## WRITTEN TASK
Copy the lines below word for word, starting at the line that contains "To the nearest percent, what" and ending after the line that contains "Reading left to".

======== DATA IN THIS EXERCISE

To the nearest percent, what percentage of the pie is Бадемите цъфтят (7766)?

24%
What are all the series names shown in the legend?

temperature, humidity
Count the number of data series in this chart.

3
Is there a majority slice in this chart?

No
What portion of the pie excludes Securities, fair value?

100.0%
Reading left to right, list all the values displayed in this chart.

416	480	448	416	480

================
======== DATA IN THIS EXERCISE

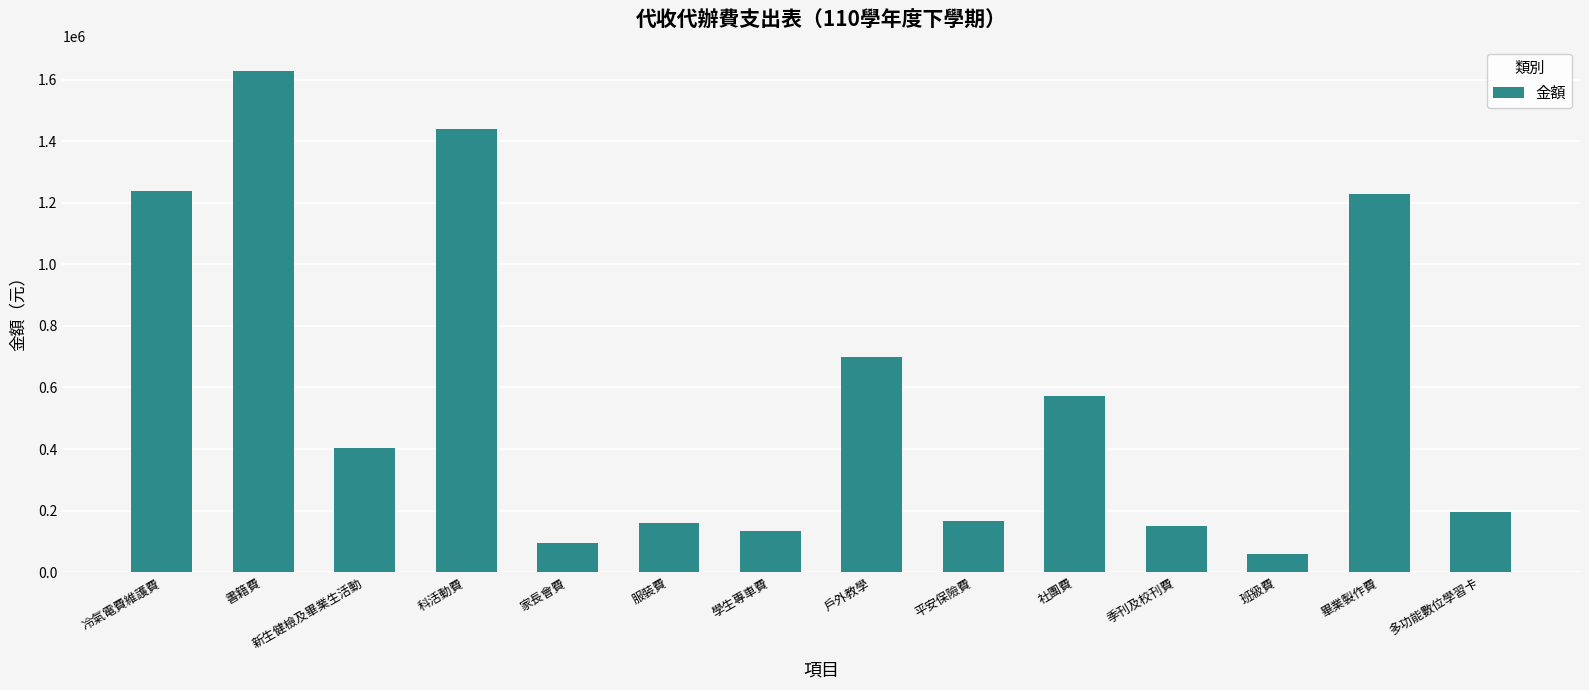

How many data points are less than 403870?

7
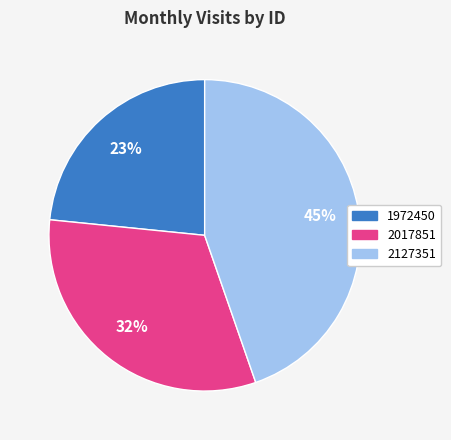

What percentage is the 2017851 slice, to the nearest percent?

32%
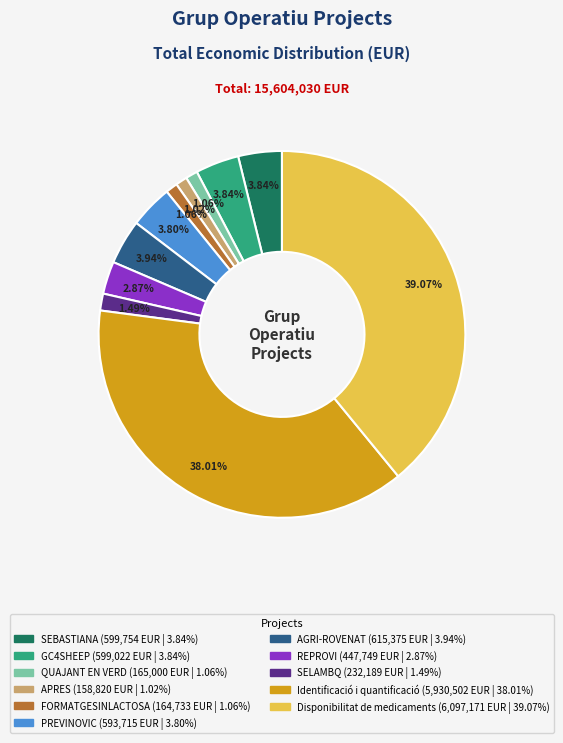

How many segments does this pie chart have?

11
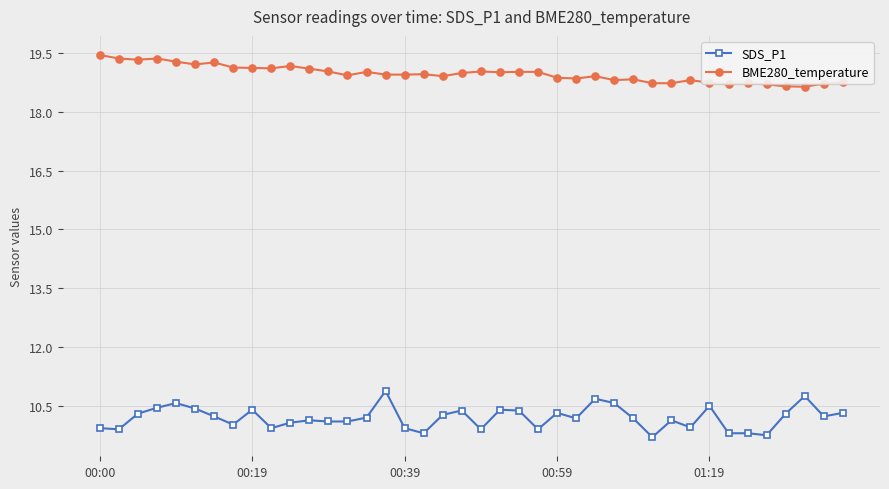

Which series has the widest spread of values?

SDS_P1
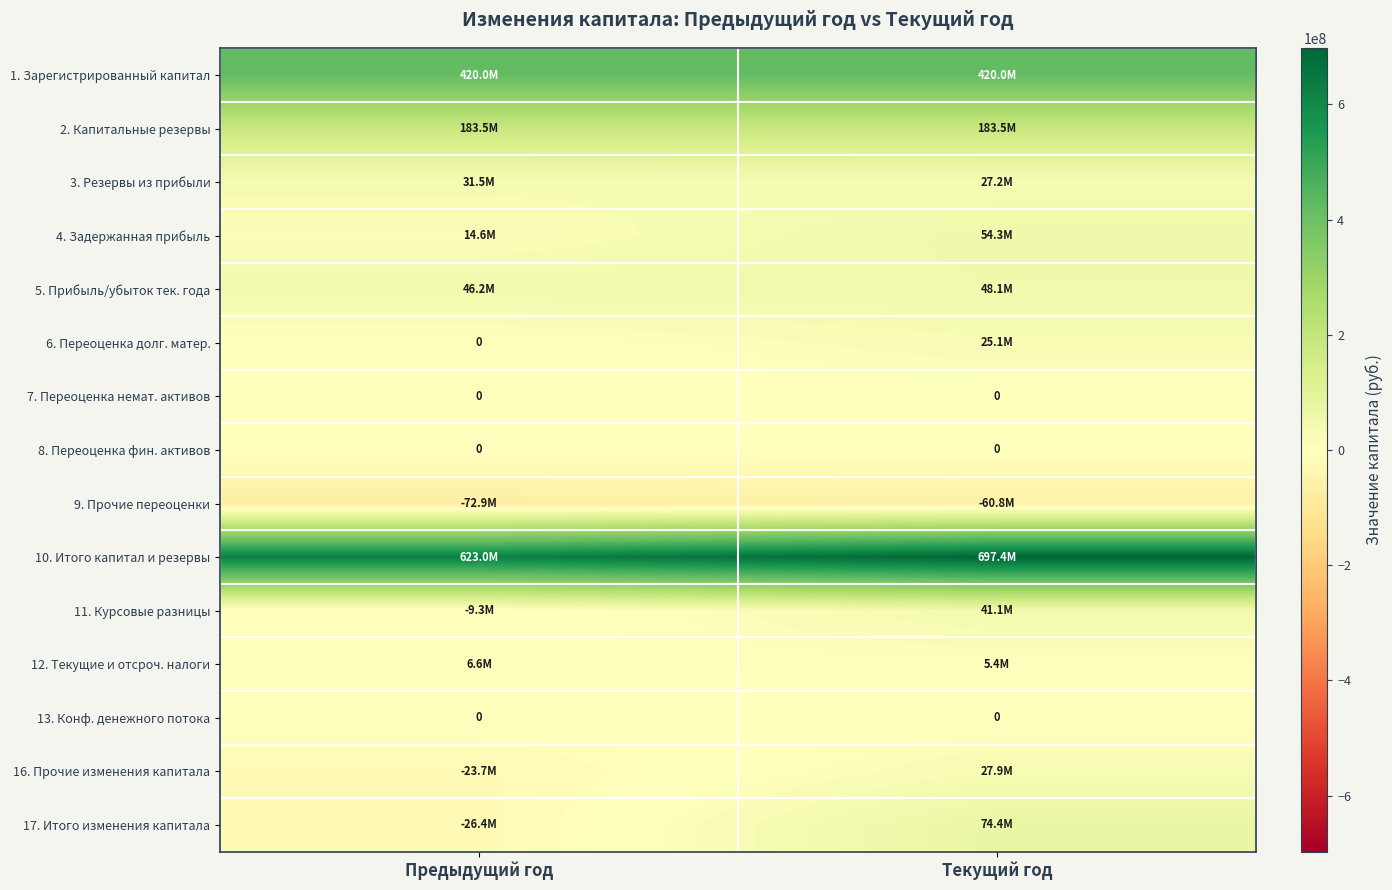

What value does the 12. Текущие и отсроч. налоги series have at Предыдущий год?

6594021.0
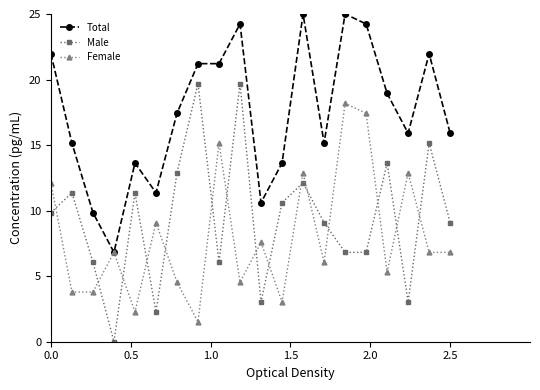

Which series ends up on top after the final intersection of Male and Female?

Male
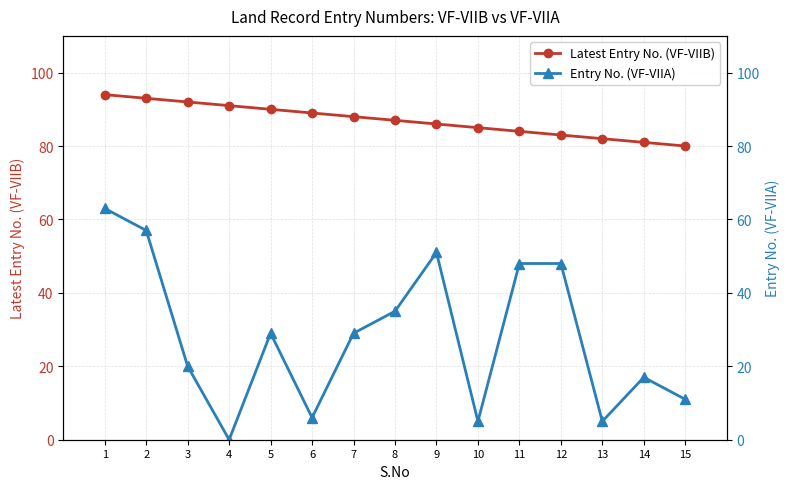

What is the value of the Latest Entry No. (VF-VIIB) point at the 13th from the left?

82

================

## EXERCISE SOLUTION
To the nearest percent, what percentage of the pie is Бадемите цъфтят (7766)?

24%
What are all the series names shown in the legend?

temperature, humidity
Count the number of data series in this chart.

3
Is there a majority slice in this chart?

No
What portion of the pie excludes Securities, fair value?

100.0%
Reading left to right, list all the values displayed in this chart.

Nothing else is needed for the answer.